(Beginning of Provided records)
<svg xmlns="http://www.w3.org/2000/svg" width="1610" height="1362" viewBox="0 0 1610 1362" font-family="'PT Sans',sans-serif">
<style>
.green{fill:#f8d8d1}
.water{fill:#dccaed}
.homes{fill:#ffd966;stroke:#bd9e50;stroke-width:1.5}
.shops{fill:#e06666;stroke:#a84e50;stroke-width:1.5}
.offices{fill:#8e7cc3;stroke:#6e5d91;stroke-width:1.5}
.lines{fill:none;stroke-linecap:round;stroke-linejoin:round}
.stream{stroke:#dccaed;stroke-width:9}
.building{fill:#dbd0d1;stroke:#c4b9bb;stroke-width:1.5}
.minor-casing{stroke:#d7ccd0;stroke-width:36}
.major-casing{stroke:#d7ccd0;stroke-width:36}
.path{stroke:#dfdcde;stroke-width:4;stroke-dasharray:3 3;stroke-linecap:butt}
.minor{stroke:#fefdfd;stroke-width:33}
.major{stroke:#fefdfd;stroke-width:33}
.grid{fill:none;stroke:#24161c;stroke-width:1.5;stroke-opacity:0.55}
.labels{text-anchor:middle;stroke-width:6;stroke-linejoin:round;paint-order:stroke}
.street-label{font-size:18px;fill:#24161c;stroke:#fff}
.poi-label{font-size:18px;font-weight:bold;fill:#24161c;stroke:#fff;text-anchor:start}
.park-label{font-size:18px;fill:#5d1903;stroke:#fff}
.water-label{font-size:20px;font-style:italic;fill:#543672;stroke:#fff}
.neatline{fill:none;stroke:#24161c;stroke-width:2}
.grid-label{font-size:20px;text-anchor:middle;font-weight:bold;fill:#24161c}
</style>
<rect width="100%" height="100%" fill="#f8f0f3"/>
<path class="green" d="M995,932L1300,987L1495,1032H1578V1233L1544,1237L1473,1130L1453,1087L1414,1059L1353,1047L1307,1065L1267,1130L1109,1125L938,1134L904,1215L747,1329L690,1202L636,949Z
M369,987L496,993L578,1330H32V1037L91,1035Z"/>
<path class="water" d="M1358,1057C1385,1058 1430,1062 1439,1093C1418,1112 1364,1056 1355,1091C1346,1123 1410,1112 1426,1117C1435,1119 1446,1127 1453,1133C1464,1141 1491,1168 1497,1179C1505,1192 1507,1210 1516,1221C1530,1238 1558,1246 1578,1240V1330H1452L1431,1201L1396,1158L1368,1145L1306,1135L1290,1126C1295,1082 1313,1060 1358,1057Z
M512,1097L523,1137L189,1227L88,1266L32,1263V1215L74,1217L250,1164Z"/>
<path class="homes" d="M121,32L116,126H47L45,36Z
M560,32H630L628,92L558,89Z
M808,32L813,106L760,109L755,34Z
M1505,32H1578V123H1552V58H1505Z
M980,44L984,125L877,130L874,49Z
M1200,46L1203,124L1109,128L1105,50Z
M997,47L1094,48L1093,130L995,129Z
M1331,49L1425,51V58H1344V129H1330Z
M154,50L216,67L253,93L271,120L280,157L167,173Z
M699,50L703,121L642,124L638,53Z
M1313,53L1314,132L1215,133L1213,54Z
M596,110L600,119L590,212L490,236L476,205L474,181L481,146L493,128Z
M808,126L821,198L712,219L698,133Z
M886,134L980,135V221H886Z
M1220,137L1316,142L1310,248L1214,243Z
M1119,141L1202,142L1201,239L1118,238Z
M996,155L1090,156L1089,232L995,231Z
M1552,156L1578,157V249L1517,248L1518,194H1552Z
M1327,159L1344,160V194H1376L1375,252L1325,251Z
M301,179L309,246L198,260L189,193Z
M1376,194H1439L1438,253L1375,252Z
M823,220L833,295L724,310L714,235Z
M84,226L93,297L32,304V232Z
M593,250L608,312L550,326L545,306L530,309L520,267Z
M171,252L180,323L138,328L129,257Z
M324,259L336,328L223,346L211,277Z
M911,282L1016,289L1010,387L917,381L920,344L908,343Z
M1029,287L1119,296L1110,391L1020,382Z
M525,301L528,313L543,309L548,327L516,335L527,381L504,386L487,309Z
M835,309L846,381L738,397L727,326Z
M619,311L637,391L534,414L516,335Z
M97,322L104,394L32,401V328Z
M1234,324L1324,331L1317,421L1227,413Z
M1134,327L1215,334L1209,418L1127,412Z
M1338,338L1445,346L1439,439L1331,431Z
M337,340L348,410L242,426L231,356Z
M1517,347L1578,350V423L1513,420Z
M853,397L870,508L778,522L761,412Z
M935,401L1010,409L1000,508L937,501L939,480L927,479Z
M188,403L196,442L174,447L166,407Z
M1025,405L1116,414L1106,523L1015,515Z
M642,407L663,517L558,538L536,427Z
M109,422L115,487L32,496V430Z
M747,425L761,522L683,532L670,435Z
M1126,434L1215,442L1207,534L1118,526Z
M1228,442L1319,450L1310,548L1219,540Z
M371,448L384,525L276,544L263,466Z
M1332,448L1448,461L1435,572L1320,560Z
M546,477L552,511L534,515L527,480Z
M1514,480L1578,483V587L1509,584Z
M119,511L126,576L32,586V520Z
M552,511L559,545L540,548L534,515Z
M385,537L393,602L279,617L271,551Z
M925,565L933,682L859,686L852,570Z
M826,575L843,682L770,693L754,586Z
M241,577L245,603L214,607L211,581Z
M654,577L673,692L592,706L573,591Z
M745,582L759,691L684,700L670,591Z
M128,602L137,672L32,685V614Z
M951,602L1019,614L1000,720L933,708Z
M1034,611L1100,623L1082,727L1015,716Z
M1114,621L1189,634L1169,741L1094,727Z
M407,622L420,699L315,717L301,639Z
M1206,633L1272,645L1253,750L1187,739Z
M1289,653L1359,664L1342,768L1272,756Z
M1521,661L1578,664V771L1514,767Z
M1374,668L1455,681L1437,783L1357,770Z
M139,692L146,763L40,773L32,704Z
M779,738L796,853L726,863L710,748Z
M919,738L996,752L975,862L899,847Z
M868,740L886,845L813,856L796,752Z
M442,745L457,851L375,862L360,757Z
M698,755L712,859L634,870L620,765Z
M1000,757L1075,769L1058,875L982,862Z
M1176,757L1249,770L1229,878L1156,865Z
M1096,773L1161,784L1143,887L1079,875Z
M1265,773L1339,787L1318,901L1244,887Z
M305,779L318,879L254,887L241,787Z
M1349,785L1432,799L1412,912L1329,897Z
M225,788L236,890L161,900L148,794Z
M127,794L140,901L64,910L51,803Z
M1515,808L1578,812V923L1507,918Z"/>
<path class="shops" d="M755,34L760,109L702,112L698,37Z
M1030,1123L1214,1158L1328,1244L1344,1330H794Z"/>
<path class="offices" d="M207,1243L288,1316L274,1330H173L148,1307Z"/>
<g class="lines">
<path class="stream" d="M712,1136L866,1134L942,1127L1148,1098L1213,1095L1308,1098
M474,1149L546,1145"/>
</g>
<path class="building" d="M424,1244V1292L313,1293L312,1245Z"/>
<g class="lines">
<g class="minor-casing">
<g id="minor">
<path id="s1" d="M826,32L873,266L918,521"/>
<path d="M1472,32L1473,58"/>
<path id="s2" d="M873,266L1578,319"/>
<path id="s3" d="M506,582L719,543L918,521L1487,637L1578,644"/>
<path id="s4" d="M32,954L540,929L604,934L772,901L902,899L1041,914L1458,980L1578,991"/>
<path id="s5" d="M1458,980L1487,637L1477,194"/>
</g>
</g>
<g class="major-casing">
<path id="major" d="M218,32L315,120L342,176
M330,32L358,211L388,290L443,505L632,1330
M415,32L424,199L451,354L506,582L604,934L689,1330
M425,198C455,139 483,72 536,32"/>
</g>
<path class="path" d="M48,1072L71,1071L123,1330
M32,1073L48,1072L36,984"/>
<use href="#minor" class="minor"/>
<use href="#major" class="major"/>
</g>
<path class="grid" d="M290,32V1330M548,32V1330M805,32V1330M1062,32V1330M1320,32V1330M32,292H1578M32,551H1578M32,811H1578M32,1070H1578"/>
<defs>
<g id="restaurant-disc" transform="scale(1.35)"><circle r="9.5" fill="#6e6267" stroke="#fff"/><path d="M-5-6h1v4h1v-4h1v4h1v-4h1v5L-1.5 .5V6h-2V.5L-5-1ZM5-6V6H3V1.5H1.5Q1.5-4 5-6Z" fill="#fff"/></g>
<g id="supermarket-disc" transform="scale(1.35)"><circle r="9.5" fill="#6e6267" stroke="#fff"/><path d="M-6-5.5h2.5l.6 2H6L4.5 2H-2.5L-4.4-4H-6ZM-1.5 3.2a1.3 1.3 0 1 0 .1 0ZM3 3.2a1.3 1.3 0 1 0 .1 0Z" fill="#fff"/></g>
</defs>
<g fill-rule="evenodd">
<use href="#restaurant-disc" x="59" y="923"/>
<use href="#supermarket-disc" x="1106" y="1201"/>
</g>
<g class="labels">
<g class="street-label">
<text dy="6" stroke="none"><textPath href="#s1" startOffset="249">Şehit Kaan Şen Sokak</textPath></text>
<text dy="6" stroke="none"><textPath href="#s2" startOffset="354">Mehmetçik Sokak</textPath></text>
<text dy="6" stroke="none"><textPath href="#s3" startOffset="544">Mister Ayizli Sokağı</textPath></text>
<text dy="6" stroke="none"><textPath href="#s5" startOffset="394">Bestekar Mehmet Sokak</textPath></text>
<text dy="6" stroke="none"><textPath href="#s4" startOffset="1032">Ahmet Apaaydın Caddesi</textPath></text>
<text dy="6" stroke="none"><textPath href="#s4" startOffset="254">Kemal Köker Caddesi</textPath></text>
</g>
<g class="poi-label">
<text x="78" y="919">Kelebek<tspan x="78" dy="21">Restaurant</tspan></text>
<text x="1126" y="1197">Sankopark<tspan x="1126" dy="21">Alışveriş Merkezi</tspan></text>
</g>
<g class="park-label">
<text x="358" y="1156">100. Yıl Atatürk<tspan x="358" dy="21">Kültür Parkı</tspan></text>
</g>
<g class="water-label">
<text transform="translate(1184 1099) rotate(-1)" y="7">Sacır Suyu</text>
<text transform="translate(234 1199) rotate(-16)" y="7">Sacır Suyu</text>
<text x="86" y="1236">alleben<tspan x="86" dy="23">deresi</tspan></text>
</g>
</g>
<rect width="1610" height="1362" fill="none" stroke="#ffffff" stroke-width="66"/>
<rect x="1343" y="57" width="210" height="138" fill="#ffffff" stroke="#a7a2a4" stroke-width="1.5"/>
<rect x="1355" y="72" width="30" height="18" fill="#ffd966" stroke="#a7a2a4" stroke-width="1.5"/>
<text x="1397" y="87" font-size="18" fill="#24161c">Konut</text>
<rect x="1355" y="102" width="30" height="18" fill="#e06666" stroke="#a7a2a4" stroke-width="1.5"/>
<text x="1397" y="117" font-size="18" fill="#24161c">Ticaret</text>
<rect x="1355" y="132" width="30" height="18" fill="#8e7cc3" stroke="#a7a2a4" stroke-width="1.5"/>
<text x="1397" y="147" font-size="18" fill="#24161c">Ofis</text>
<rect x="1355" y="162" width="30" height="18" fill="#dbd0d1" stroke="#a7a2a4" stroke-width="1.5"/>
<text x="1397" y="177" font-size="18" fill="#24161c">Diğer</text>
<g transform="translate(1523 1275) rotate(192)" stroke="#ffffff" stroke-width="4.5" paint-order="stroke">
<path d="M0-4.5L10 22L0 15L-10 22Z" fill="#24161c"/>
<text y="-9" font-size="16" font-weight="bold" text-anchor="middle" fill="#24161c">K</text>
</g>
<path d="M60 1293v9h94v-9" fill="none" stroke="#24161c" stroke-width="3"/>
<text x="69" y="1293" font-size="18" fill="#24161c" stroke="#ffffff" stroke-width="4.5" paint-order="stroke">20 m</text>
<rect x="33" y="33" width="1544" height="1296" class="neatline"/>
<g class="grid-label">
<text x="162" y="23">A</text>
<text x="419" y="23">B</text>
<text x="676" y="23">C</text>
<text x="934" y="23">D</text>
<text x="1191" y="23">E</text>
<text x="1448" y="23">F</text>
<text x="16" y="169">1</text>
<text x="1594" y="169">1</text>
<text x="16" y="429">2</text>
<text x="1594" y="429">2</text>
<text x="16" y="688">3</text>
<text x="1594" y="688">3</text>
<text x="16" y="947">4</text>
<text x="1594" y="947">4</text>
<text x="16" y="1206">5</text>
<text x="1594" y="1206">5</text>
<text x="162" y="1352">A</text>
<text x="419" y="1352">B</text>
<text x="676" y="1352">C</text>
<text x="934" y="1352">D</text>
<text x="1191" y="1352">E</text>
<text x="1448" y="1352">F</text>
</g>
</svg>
(End of Provided records)
(Beginning of Provided records)
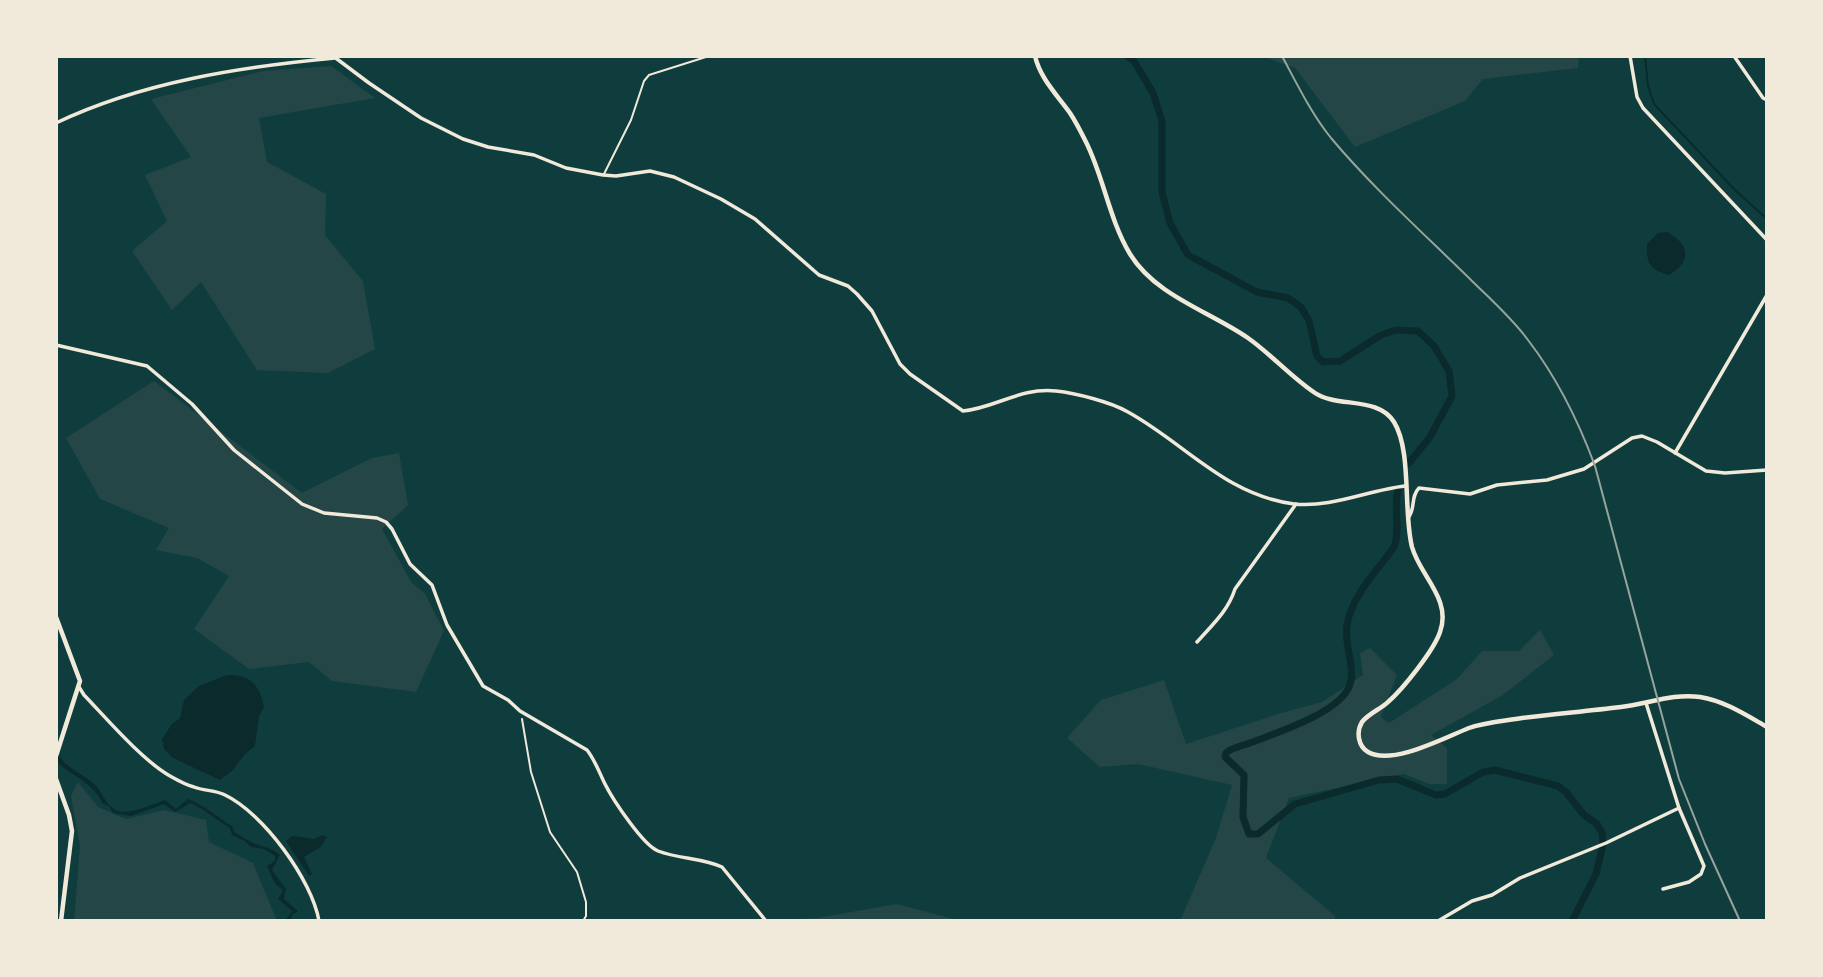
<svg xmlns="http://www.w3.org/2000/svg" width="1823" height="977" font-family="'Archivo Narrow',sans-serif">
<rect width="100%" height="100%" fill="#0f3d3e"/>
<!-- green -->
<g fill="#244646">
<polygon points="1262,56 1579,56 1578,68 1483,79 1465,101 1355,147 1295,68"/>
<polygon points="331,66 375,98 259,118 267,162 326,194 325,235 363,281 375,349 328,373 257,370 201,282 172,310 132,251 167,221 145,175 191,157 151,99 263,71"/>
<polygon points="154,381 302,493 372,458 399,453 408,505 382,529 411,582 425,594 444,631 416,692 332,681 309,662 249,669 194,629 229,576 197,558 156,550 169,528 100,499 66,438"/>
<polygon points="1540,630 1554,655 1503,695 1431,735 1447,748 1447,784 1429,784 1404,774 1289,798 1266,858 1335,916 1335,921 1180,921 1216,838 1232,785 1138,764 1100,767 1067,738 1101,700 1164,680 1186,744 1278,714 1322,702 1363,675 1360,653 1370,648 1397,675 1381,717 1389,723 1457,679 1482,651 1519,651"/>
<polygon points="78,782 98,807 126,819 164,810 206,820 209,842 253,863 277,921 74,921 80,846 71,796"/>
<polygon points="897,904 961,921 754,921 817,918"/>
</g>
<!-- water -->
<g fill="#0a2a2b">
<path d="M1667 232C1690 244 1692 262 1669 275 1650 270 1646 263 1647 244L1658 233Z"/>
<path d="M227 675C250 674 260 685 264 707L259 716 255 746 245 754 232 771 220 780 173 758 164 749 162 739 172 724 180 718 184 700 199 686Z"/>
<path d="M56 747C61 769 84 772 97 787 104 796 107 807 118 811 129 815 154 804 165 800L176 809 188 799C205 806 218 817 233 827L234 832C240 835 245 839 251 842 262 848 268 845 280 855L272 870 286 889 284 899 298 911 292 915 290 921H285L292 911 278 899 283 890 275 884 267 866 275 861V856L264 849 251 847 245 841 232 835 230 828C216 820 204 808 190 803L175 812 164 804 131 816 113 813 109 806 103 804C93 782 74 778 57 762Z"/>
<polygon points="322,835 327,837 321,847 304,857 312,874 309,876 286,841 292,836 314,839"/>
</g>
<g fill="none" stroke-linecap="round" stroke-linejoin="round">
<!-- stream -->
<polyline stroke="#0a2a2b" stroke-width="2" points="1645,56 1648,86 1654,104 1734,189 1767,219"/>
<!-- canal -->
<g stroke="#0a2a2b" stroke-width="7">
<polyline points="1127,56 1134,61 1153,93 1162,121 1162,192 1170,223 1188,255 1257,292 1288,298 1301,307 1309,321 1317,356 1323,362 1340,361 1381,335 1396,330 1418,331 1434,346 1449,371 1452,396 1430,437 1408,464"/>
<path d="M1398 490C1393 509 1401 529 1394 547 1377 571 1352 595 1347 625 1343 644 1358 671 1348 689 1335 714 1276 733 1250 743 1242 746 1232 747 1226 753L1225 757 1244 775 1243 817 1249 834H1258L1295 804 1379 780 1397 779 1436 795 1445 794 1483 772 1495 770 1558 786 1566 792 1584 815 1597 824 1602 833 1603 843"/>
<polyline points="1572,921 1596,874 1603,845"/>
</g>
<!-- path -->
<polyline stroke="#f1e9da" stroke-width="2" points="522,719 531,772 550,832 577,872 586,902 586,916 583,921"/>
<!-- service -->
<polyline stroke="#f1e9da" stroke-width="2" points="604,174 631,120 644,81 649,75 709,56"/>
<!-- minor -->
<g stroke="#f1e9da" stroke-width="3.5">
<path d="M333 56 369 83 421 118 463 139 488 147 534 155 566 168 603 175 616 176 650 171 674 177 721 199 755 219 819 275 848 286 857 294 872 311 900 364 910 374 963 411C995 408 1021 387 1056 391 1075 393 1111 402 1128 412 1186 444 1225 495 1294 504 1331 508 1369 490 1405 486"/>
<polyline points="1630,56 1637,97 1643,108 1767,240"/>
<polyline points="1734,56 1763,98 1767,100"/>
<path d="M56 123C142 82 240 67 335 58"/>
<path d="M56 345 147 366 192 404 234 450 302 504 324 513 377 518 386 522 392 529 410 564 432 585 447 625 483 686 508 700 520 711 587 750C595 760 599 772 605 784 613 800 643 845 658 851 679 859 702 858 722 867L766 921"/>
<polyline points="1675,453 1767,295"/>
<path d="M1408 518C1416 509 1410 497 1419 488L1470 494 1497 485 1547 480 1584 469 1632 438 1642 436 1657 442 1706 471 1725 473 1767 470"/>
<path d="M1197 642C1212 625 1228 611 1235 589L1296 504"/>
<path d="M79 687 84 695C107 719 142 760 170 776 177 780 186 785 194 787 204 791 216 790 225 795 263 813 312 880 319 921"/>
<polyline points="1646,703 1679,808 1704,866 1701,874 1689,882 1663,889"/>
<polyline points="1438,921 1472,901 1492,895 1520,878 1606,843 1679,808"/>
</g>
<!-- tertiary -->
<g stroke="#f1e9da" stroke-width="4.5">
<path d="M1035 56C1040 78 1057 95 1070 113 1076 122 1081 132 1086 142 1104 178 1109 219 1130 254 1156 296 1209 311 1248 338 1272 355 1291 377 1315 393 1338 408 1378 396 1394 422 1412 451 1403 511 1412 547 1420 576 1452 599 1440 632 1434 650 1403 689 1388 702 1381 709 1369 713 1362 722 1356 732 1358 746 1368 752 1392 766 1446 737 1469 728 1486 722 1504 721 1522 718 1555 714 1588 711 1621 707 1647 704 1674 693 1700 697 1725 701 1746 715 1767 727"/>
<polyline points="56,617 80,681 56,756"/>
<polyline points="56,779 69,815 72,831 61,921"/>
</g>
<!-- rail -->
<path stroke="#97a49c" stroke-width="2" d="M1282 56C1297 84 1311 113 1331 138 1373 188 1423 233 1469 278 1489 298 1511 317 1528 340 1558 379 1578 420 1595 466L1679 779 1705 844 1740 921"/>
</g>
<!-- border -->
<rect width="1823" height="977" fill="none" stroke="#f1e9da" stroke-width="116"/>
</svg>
(End of Provided records)
■ The task ■
Search the records above for the string "round" and copy each line that holds it.

■ Answer section ■
.lines{fill:none;stroke-linecap:round;stroke-linejoin:round}
.labels{text-anchor:middle;stroke-width:6;stroke-linejoin:round;paint-order:stroke}
<g fill="none" stroke-linecap="round" stroke-linejoin="round">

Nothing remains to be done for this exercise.